L’abitante del centro Gianni Di Cesare


L’Aquila – (di G.Col.) – Il vostro cronista deve trovarsi in centro alle 8 e 15 minuti. Ovviamente, parte di buon’ora dalle sue periferie per non far tardi. Oggi muoversi per L’Aquila è diventato un problema e, come sintetizza qualcuno, quello che si faceva “prima” in un’ora, oggi richiede una mattinata. Alle 8 siamo in piazza Duomo. Assolutamente e totalmente deserta, ma assolata, con un sano freddo quasi autunnale sostituto improvviso dell’afa. Persino gradevole, in fondo.
Il pavimento della piazza è sconnesso, frammentato, sporco, costellato da residui edilizi venuti chi da dove. Una immensa gru gialla gira silenziosa sui palazzi di via Sassa. Degli operai, con molta calma, stanno attrezzando un’altra gru, azzurra, nelle vicinanze di via Cimino. Nel bar Nurzia solo tre clienti che parlano di soldi. Forestieri, chi sa quali soldi intendono. E di chi.
La banca verso la quale siamo diretti apre alle 8 e 15. Attesa in mezzo alla piazza, al Sole.

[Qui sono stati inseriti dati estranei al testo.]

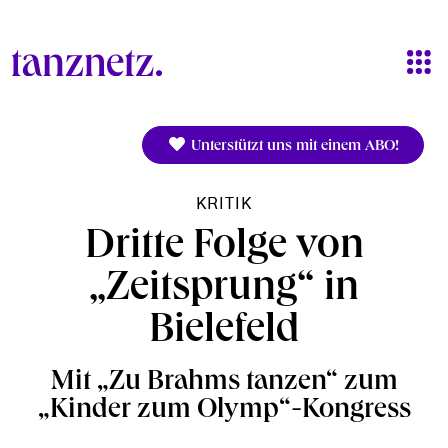
Direkt zum Inhalt
Unterstützt uns mit einem ABO!
KRITIK
Dritte Folge von
„Zeitsprung“ in
Bielefeld
Mit „Zu Brahms tanzen“ zum
„Kinder zum Olymp“-Kongress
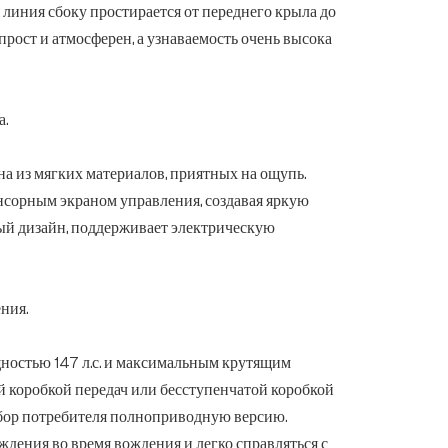
линия сбоку простирается от переднего крыла до
прост и атмосферен, а узнаваемость очень высока
а.
а из мягких материалов, приятных на ощупь.
сорным экраном управления, создавая яркую
ый дизайн, поддерживает электрическую
ния.
ностью 147 л.с. и максимальным крутящим
 коробкой передач или бесступенчатой коробкой
ыбор потребителя полноприводную версию.
дения во время вождения и легко справляться с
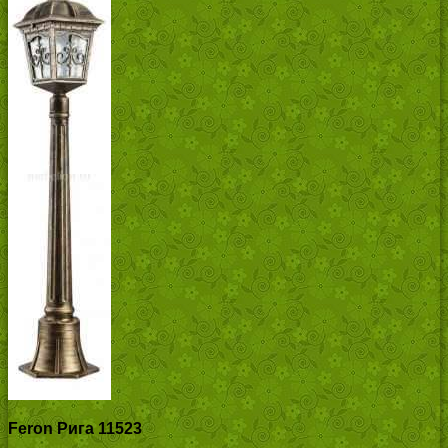
Feron Рига 11523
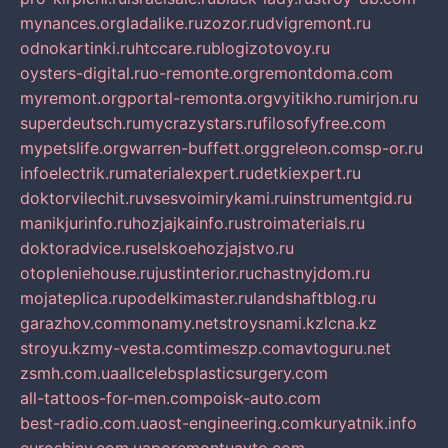
mynances.org
ladalike.ru
zozor.ru
dvigremont.ru
odnokartinki.ru
htccare.ru
blogizotovoy.ru
oysters-digital.ru
o-remonte.org
remontdoma.com
myremont.org
portal-remonta.org
vyitikho.ru
mirjon.ru
superdeutsch.ru
mycrazystars.ru
filosofyfree.com
mypetslife.org
warren-buffett.org
greleon.com
sp-or.ru
infoelectrik.ru
materialexpert.ru
detkiexpert.ru
doktorvilechit.ru
vsesvoimirykami.ru
instrumentgid.ru
manikjurinfo.ru
hozjajkainfo.ru
stroimaterials.ru
doktoradvice.ru
selskoehozjajstvo.ru
otopleniehouse.ru
justinterior.ru
chastnyjdom.ru
mojateplica.ru
podelkimaster.ru
landshaftblog.ru
garazhov.com
monamy.net
stroysnami.kz
lcna.kz
stroyu.kz
my-vesta.com
timeszp.com
avtoguru.net
zsmh.com.ua
allcelebsplasticsurgery.com
all-tattoos-for-men.com
poisk-auto.com
best-radio.com.ua
ost-engineering.com
kuryatnik.info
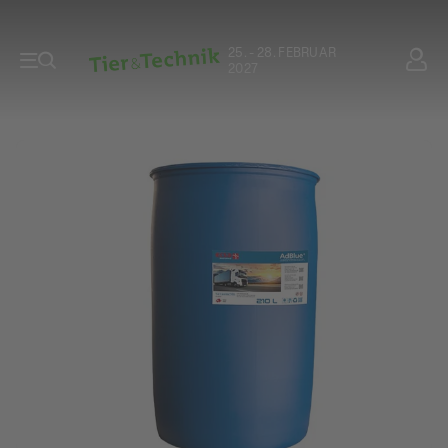
25. - 28. FEBRUAR
2027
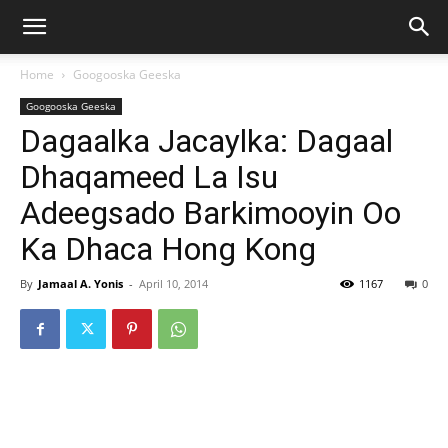
Home
Googooska Geeska
Googooska Geeska
Dagaalka Jacaylka: Dagaal
Dhaqameed La Isu
Adeegsado Barkimooyin Oo
Ka Dhaca Hong Kong
By
Jamaal A. Yonis
-
April 10, 2014
1167
0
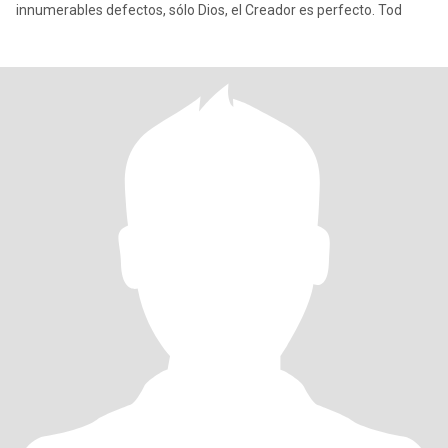
innumerables defectos, sólo Dios, el Creador es perfecto. Tod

Dalle parti di via Arcivescovado si materializza la silouette di un uomo alto con un cane dal pelo biondo che zampetta cordiale e mansueto. Chi è quell’uomo, unico passante? Ma è Gianni Di Cesare, segretario regionale del sindacato CGIL. Che fortuna, per un cronista, incontrarlo, dopo aver letto che è praticamente l’unico residente lungo l’asse del centro storico…
Saluti, qualche chiacchiera. Come va, che si fa, è vero che sei l’unico abitante da queste parti?
— Certo, da due anni. Abito in via Crispomonti (una stradina nei pressi di piazza Duomo). La mia casa, a forma di L, non ha avuto grandi danni, anzi pochissimi, e così ci sono tornato con mia moglie e mia figlia.

Una sensazione alienante vivere in un centro senza nessuno, è dura?
—No, ci siamo ormai abituati. Magari i primi tempi era differente… Forse per mia figlia è più difficile accettare una città senza persone in centro. Per mia moglie sicuramente lo è. Sai com’è, io viaggio quasi tutti i giorni… Su e giù per l’Abruzzo… Oggi vado prima a Pescara e poi a Lanciano.

Com’è andata all’inizio?
—E’ andata che è stato un problema immenso avere servizi, per esempio il gas, il telefono. Ostacoli, burocrazia, ritardi. Ma poi ce l’abbiamo fatta. Io sono, del resto, sempre restato a L’Aquila. Non ho mai pensato di lasciare la città, anche se la CGIL regionale è a Pescara.

Nessuno vi ha dato una mano, un incoraggiamento, un riconoscimento?
—No, proprio no, e non è che qualcuno ha incoraggiato la nostra decisione. Se sperano che la gente faccia la fila davanti a porta Bazzano per rientrare in centro, sbagliano. Speriamo che le cose cambino. In meglio, sarebbe anche ora…

Gianni Di Cesare ha scelto i silenzi del centro semideserto, più profondi e struggenti nel dedalo di stradine della parte antica della città “sferutata” dal terremoto. Proprio lui che è abituato alle folle, ai discorsi, alle platee inquiete, alle fabbriche, alle manifestazioni. Il cronista sente che bisogna congratularsi con lui per l’affetto tributato, in silenzio, alla città che soffre. Si congratula.
Il cane ci rivolge uno sguardo buono e scodinzola appena appena. Poi cammina accanto al padrone, anche lui mutamente devoto alla città che – caninamente – gli appartiene: odori, sentori, solo qualche ostile gattone tra le case dirute. Pochi uccelli svolazzanti fin dentro gli appartamenti sfinestrati e vuoti. Solitudine vuol dire rinuncia. Ma, del resto, quanti hanno rinunciato alle cose dell’altra vita? Quel 6 aprile tante pagine si chiusero nei pochi secondi del tremore violento e selvaggio. Per molti, non si sono riaperte e non si riapriranno.
Per pochi altri, c’è un nuovo libro da leggere. Magari “Alla ricerca del tempo perduto” di Proust.